== WHAT TO DO ==
Copy the text in the rows below from the line containing "دعت وفاء شاكر، مديرة الأكاديمية الجهوية" through the line containing "الأنشطة الموازية.", swapping "التلميذات" for "الطالبات" and leaving everything else unchanged.

== AVAILABLE RECORDS ==
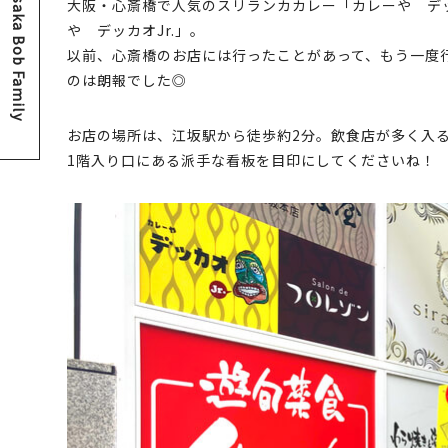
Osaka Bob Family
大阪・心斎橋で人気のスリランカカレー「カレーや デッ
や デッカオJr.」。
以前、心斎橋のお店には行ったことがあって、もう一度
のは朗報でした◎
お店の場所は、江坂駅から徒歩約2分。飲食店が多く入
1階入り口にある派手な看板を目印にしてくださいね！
...
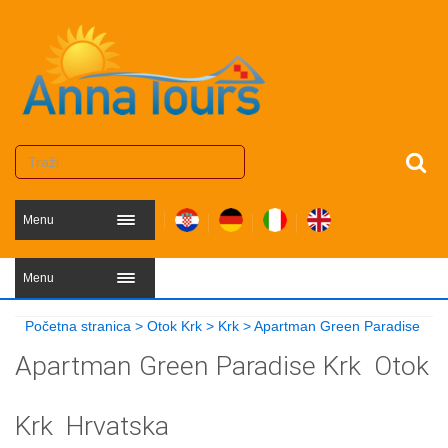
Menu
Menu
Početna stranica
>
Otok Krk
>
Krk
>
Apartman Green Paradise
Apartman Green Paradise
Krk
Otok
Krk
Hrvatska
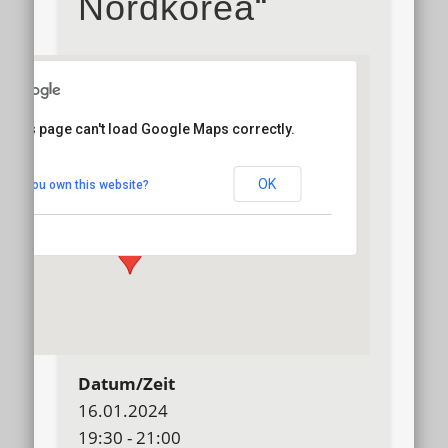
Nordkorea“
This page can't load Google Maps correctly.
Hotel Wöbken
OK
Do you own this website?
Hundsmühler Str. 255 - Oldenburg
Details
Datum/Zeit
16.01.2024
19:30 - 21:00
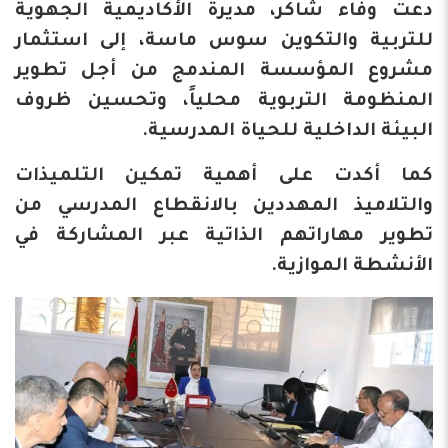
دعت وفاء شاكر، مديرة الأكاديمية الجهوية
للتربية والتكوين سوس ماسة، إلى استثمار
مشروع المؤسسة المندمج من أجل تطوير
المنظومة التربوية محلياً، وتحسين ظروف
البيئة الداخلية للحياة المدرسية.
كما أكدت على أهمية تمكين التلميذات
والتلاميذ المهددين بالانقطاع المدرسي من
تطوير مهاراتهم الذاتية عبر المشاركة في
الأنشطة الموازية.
* * *
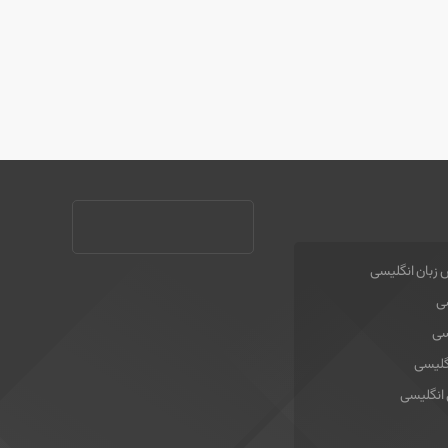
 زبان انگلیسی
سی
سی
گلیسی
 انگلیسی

== WRITTEN SOLUTION ==
دعت وفاء شاكر، مديرة الأكاديمية الجهوية
للتربية والتكوين سوس ماسة، إلى استثمار
مشروع المؤسسة المندمج من أجل تطوير
المنظومة التربوية محلياً، وتحسين ظروف
البيئة الداخلية للحياة المدرسية.
كما أكدت على أهمية تمكين الطالبات
والتلاميذ المهددين بالانقطاع المدرسي من
تطوير مهاراتهم الذاتية عبر المشاركة في
الأنشطة الموازية.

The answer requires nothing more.